Любопытство вытолкнуло нас наружу поглазеть, что произошло. На насыпи лежало обезглавленное тело. Голова с седой шевелюрой осталась под вагоном. Подошедший машинист ловко пролез между колесными парами и буднично, словно ему приходилось делать это едва ли не каждый день, прямо за седые волосы вынес из-под вагона голову, положил ее рядом с телом несчастного: то ли это был самоубийца, то ли незадачливый выпивоха, решивший отдохнуть на рельсах. От этой жуткой картины кое-кому из зевак стало плохо.
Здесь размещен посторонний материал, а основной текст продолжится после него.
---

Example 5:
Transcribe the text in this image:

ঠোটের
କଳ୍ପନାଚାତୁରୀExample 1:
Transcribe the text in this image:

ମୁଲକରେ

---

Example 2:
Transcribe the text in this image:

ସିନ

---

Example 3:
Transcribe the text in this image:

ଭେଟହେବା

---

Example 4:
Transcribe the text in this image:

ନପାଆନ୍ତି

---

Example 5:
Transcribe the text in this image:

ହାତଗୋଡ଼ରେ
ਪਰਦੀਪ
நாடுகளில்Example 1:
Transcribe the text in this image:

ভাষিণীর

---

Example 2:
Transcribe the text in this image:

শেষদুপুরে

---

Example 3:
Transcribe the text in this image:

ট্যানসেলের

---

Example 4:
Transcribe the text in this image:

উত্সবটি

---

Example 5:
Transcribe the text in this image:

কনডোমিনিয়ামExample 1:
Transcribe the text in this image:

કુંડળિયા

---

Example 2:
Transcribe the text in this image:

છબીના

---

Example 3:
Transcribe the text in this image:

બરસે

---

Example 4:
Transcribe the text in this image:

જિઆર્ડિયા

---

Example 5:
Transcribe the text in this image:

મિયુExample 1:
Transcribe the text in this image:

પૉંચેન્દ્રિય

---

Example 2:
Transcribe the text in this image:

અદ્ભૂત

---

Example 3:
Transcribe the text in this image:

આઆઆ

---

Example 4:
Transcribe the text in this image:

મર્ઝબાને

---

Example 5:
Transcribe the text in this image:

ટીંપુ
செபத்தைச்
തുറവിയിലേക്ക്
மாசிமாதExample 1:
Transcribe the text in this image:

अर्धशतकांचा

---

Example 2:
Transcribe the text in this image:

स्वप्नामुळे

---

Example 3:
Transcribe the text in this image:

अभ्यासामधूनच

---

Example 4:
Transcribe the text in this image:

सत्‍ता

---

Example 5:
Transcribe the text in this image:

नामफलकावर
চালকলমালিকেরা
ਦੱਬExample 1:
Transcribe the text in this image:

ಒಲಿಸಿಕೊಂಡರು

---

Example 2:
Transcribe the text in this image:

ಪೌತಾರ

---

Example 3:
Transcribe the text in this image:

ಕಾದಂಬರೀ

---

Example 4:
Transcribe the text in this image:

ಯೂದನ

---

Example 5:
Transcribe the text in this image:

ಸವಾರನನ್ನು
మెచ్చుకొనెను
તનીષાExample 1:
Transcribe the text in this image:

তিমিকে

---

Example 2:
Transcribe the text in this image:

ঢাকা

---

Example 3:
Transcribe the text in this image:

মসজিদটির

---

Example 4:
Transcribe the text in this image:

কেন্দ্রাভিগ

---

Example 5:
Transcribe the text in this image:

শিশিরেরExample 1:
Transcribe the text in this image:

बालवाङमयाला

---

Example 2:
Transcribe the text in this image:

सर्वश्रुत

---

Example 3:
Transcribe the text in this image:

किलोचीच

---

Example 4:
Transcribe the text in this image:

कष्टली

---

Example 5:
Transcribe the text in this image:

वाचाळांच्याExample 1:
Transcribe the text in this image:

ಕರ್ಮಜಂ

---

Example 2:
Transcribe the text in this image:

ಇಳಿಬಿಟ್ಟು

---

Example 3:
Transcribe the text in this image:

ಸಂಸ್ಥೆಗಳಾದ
На меня увиденное также подействовало не лучшим образом. Весь остаток пути мертвая седая голова в руках машиниста маячила перед глазами. В то время я еще не слышал об аутотренинге, но, тем не менее, сам себе внушал: «Успокойся! Выкинь все из памяти! Тебе комиссию проходить!» Возможно, это подействовало, и через какое-то время я забыл о жутком происшествии.
Из нас семерых осилили медкомиссию только двое. Ребят подвели подскочившее артериальное давление, участившийся пульс. Один из моих товарищей позже признался, что именно тот случай на перегоне повлиял на его состояние. Он не стал летчиком. Возможно, это и к лучшему: авиация кисейных барышень не любит, и высокая психологическая устойчивость – не самое последнее качество для профессионального летчика.
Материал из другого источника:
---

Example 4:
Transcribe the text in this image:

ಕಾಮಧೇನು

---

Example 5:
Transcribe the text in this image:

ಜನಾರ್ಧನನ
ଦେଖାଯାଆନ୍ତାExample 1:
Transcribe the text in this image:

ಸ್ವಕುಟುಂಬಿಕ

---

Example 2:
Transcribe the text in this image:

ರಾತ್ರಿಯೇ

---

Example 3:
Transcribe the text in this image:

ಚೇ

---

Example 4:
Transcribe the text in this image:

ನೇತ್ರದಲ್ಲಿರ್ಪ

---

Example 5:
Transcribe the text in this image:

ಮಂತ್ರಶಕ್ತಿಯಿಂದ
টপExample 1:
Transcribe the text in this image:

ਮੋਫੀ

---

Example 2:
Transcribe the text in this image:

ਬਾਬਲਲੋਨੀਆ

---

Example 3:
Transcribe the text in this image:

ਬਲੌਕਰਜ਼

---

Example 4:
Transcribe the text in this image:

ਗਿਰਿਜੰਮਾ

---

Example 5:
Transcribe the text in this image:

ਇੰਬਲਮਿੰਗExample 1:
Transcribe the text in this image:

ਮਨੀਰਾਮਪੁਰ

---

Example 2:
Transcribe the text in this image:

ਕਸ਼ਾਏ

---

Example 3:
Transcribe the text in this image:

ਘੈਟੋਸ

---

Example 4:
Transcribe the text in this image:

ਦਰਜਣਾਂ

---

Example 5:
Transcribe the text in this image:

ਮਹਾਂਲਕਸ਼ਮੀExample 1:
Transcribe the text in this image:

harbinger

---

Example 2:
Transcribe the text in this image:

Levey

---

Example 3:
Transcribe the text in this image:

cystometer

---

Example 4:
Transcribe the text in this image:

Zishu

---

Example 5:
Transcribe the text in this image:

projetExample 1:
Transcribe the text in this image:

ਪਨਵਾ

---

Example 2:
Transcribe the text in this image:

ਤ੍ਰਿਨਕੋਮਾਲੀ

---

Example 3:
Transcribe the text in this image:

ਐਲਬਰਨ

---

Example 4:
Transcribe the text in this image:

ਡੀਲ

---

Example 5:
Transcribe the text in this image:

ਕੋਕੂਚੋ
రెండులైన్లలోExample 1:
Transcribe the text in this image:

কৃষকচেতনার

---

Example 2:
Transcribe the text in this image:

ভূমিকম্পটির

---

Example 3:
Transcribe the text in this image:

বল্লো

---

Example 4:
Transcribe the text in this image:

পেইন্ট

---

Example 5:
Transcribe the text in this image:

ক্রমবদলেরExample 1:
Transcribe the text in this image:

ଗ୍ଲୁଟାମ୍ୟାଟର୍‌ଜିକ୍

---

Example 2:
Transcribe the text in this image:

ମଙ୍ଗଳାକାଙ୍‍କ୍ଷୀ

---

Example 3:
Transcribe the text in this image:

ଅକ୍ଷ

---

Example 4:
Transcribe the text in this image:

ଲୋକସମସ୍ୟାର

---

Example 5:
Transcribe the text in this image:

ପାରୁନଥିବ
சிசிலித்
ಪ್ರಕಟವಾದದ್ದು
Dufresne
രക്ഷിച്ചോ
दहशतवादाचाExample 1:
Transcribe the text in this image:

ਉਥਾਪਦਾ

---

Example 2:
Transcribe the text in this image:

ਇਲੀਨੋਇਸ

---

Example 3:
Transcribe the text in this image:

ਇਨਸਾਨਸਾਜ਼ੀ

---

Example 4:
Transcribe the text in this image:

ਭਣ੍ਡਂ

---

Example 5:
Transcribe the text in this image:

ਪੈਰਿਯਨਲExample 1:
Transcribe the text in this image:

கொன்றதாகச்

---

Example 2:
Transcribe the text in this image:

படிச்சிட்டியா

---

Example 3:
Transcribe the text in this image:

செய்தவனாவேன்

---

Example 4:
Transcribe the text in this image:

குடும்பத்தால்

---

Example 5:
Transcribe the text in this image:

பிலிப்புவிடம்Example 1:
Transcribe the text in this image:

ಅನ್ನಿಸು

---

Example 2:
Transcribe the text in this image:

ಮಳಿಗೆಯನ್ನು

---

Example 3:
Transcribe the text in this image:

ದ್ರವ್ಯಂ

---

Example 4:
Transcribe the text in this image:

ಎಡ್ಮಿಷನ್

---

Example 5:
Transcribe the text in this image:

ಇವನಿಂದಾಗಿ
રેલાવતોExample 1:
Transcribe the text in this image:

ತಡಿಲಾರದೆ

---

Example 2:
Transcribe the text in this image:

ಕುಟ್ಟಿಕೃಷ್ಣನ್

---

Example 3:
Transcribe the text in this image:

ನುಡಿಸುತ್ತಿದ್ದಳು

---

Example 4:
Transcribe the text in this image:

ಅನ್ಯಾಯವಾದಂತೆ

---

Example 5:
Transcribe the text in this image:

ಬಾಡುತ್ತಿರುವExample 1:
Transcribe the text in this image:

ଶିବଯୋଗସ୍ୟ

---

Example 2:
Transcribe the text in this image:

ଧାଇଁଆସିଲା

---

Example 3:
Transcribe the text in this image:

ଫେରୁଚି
На мое плоскостопие в этот раз никто не обратил внимание. Да и в последующие тридцать с лишним лет службы в военной авиации – тоже. До сих пор не могу понять, каким образом плоскостопие может влиять на профессиональную деятельность пилота.
И вот настает жаркий июльский вечер. На перроне железнодорожного вокзала меня провожают мать, отчим, младшие братья. Новенький аттестат зрелости аккуратно уложен в картонные «корочки». С направлением от военкомата, полный надежд и оптимизма, я уезжаю поступать в Высшее военное авиационное училище летчиков.